Krishank stressed the need for the State government to immediately inspect all the Basti Dawakhanas in Hyderabad and ensure timely medicines are available for the poor. “Such negligence can endanger the lives of citizens who keep their trust on Basti Dawakhanas,” he said, adding that the BRS would continue inspections across all Basti Dawakhanas to bring out the truth about the deteriorating health infrastructure under Congress regime.
Meanwhile, BRS MLA Padi Kaushik Reddy too expressed outrage after discovering expired medicines being supplied to patients at the Yousufguda Basti Dawakhana. Kaushik Reddy, who visited the healthcare centre along with Rajya Sabha MP Vaddiraju Ravichandra, and Jubilee Hills BRS candidate Maganti Sunitha Gopinath, said the Congress government was unable to provide basic healthcare to the poor.
“Medicines supplied by the then BRS government in January and November 2023 are being given at this clinic. While some were found expired, others are nearing expiry, which means that the Congress government did not even bother to replace them. This is a serious threat to public health,” he said, displaying evidence before the media.

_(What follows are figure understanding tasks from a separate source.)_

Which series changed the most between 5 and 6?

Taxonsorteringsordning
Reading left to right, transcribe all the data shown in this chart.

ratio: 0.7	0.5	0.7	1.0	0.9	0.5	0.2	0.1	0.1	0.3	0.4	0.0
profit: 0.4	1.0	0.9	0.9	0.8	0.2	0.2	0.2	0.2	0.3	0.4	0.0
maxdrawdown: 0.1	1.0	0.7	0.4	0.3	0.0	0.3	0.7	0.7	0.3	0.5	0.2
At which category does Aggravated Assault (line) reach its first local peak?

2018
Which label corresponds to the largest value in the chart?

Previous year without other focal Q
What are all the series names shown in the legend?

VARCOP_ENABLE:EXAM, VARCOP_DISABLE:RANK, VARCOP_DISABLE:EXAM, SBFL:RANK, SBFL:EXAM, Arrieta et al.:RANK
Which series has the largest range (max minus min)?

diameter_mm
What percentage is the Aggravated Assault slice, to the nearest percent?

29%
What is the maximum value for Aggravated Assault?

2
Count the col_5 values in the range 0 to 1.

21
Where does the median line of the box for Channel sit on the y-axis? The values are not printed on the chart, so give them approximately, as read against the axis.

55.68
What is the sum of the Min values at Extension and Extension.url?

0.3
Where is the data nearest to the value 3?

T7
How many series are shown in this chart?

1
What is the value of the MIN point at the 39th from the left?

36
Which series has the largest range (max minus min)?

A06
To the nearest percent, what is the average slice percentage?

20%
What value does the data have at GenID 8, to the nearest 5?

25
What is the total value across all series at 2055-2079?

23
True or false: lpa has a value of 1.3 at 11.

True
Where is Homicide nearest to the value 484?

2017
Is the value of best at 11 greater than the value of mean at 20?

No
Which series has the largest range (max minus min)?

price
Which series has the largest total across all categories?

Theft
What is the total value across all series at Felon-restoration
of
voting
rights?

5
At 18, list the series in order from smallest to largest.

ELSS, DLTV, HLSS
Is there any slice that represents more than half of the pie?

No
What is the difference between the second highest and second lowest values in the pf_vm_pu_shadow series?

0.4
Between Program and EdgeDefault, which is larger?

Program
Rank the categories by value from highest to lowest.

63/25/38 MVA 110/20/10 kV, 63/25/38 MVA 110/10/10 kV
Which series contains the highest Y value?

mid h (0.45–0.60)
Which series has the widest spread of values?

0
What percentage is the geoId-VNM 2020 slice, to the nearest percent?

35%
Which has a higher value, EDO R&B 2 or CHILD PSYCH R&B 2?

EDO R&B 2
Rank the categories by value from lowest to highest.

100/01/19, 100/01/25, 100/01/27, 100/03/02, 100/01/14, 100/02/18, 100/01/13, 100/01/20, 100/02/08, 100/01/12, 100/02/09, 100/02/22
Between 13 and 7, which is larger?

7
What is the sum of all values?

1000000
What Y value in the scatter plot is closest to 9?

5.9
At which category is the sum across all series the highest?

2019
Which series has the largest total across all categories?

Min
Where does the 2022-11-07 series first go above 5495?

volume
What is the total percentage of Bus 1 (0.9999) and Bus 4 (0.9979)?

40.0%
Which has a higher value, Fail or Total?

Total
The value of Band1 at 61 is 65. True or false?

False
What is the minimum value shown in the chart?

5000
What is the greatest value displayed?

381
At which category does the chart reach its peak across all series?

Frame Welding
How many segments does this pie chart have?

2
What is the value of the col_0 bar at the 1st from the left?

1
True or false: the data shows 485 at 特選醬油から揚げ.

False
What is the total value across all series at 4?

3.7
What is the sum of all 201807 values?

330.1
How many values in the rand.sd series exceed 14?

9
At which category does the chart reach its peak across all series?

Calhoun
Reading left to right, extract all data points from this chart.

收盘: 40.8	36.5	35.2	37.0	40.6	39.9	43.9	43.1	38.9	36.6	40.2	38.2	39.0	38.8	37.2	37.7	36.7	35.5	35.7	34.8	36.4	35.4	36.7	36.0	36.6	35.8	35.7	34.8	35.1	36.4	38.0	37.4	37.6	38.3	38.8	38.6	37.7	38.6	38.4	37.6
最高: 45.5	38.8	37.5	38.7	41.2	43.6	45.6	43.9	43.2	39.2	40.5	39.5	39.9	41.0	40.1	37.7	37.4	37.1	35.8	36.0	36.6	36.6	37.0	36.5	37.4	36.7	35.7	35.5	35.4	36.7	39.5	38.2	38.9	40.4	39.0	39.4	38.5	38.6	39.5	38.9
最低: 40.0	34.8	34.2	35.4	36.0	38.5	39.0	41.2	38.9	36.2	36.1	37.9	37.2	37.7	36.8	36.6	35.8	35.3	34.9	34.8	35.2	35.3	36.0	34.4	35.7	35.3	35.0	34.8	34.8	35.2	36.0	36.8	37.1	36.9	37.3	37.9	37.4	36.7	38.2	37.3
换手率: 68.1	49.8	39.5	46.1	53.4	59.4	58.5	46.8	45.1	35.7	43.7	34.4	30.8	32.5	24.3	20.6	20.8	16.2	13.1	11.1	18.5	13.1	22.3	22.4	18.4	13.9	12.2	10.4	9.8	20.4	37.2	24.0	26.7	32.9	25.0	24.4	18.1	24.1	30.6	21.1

They also found the medical staff washing hands using water from buckets due to lack of sanitisers. Surgical tools like scissors and other equipment used for first aid were found rusting, and even health report envelopes and patient record books supplied by the previous BRS government were still being used as the Congress administration failed to replenish stock.
Kaushik Reddy said Chief Minister A Revanth Reddy had failed to maintain the Basti Dawakhana network established by former Chief Minister K Chandrashekhar Rao to serve the urban poor.
“The Congress government has turned these life-saving hospitals into death traps,” he said.